*** Opening RECORDS FOR PROCESSING ***

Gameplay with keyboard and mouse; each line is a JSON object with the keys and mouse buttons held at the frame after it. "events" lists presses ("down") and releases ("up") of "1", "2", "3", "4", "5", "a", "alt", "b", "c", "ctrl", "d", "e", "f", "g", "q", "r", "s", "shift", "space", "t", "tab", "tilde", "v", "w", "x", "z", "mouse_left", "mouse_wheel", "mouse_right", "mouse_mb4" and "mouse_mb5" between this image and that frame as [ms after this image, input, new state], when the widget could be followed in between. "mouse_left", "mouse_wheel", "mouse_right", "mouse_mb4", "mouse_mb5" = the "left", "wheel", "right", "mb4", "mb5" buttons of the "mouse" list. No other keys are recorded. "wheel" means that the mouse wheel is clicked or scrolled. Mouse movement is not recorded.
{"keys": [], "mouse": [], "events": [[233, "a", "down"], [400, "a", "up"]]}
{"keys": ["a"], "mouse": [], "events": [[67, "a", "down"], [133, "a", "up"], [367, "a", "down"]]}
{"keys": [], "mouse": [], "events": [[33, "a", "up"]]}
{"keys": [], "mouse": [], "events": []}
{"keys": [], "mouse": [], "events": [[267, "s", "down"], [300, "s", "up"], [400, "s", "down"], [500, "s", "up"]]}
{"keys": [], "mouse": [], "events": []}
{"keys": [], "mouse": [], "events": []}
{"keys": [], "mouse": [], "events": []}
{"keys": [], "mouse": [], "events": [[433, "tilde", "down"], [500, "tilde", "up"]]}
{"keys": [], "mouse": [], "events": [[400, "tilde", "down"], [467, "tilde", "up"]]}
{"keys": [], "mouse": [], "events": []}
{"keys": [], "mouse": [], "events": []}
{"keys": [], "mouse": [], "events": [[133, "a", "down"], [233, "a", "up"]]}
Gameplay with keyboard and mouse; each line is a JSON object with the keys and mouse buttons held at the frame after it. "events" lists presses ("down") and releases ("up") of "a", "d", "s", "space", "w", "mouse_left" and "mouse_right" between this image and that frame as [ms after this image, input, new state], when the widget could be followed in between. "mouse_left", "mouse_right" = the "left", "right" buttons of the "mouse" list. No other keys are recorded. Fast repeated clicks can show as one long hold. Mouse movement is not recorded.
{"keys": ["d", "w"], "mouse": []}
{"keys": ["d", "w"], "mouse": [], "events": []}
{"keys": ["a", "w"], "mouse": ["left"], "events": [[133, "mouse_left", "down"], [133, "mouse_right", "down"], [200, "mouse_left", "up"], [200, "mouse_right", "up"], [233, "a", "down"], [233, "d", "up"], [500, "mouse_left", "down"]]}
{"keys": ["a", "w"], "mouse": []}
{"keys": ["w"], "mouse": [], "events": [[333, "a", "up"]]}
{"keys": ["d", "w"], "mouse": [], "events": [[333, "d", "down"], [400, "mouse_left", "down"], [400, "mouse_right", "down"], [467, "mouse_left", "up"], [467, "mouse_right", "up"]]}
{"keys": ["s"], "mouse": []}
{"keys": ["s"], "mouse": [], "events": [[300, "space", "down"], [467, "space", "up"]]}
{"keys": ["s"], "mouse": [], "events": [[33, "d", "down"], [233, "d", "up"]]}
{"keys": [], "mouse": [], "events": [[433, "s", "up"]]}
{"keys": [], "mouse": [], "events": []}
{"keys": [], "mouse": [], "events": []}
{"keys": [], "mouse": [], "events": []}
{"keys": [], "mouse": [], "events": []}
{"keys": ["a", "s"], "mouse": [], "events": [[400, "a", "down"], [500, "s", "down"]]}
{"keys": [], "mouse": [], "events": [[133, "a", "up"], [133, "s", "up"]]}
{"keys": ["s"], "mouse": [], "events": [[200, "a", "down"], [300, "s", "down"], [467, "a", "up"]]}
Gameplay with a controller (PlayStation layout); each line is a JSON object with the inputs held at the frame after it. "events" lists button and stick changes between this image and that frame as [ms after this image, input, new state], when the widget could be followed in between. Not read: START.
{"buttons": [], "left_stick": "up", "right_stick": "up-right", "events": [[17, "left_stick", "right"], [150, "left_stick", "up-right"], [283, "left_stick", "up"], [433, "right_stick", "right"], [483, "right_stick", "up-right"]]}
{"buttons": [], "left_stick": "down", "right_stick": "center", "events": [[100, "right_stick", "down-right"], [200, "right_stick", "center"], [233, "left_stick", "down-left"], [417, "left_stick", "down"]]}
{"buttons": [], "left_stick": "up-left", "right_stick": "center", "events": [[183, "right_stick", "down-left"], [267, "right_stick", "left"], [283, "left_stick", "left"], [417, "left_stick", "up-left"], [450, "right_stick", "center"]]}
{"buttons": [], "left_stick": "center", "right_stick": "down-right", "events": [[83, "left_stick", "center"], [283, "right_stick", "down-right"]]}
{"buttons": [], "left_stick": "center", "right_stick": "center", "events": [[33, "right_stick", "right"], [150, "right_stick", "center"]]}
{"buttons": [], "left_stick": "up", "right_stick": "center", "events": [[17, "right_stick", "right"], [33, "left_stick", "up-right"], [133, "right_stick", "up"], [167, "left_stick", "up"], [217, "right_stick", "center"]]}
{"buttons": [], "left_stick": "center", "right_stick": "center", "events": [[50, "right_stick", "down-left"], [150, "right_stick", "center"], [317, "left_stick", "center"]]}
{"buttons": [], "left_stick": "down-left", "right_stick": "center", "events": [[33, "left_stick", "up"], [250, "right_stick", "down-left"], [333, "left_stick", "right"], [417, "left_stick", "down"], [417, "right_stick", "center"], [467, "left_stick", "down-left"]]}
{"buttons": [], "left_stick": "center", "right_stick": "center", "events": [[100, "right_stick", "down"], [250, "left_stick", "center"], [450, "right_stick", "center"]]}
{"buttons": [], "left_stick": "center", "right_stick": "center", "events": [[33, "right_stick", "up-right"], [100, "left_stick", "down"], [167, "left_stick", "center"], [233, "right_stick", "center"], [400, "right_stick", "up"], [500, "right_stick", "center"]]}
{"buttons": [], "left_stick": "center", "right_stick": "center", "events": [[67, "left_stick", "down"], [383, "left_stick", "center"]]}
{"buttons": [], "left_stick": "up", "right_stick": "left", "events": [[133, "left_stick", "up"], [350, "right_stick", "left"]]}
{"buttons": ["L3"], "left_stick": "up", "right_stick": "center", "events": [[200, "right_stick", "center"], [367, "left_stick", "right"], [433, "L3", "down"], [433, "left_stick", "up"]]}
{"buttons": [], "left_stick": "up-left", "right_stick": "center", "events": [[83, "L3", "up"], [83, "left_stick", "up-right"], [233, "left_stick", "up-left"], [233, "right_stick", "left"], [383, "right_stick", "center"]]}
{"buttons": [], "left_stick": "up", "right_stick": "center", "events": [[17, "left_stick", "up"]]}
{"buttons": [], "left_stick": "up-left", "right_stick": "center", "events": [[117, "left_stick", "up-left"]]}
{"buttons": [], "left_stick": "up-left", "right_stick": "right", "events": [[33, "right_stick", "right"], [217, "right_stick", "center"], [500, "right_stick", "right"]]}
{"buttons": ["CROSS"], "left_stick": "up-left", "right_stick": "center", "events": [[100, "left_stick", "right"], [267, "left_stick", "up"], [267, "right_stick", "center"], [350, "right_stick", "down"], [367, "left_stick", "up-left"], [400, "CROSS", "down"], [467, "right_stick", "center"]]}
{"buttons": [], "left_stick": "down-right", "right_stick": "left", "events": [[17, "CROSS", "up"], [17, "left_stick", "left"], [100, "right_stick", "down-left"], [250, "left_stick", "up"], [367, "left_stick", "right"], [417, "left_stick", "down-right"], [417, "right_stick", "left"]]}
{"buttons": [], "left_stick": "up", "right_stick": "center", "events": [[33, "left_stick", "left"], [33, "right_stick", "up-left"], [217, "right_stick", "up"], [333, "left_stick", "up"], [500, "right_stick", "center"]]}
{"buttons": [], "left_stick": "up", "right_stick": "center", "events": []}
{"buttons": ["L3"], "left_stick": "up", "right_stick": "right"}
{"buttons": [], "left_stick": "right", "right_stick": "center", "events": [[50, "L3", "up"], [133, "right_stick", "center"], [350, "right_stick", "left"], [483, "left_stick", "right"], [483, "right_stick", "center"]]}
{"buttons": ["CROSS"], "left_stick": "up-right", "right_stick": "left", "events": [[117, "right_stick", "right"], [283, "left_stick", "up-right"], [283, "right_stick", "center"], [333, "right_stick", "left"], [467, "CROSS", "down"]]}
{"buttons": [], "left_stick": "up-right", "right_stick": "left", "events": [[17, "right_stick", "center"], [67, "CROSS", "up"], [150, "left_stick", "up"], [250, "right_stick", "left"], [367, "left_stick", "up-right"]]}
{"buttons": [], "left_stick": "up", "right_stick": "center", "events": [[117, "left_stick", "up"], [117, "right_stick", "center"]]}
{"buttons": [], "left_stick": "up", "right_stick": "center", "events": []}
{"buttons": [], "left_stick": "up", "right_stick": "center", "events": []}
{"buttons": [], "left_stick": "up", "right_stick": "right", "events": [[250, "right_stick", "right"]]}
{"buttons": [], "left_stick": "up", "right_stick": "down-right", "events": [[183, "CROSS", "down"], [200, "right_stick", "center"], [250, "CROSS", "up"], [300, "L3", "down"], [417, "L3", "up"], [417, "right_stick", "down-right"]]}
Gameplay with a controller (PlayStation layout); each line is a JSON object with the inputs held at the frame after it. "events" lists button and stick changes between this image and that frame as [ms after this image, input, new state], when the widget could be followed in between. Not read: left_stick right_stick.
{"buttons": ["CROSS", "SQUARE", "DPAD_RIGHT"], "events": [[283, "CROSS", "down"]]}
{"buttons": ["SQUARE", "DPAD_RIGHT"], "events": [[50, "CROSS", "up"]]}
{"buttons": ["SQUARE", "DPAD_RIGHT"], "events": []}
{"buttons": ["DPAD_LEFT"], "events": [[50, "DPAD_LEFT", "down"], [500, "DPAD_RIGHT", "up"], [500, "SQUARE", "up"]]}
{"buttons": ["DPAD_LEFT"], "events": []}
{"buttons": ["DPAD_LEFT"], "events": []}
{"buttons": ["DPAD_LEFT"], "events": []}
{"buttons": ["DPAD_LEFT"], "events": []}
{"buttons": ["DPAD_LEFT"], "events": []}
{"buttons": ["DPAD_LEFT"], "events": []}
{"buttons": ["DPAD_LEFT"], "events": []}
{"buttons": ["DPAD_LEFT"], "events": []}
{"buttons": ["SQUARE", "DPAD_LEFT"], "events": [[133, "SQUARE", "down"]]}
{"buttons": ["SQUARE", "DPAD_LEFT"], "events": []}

*** Closing RECORDS FOR PROCESSING ***

TASK BRIEF: The answer must consist of every line above that holds the string "layout", copied exactly.

EXPECTED ANSWER:
Gameplay with a controller (PlayStation layout); each line is a JSON object with the inputs held at the frame after it. "events" lists button and stick changes between this image and that frame as [ms after this image, input, new state], when the widget could be followed in between. Not read: START.
Gameplay with a controller (PlayStation layout); each line is a JSON object with the inputs held at the frame after it. "events" lists button and stick changes between this image and that frame as [ms after this image, input, new state], when the widget could be followed in between. Not read: left_stick right_stick.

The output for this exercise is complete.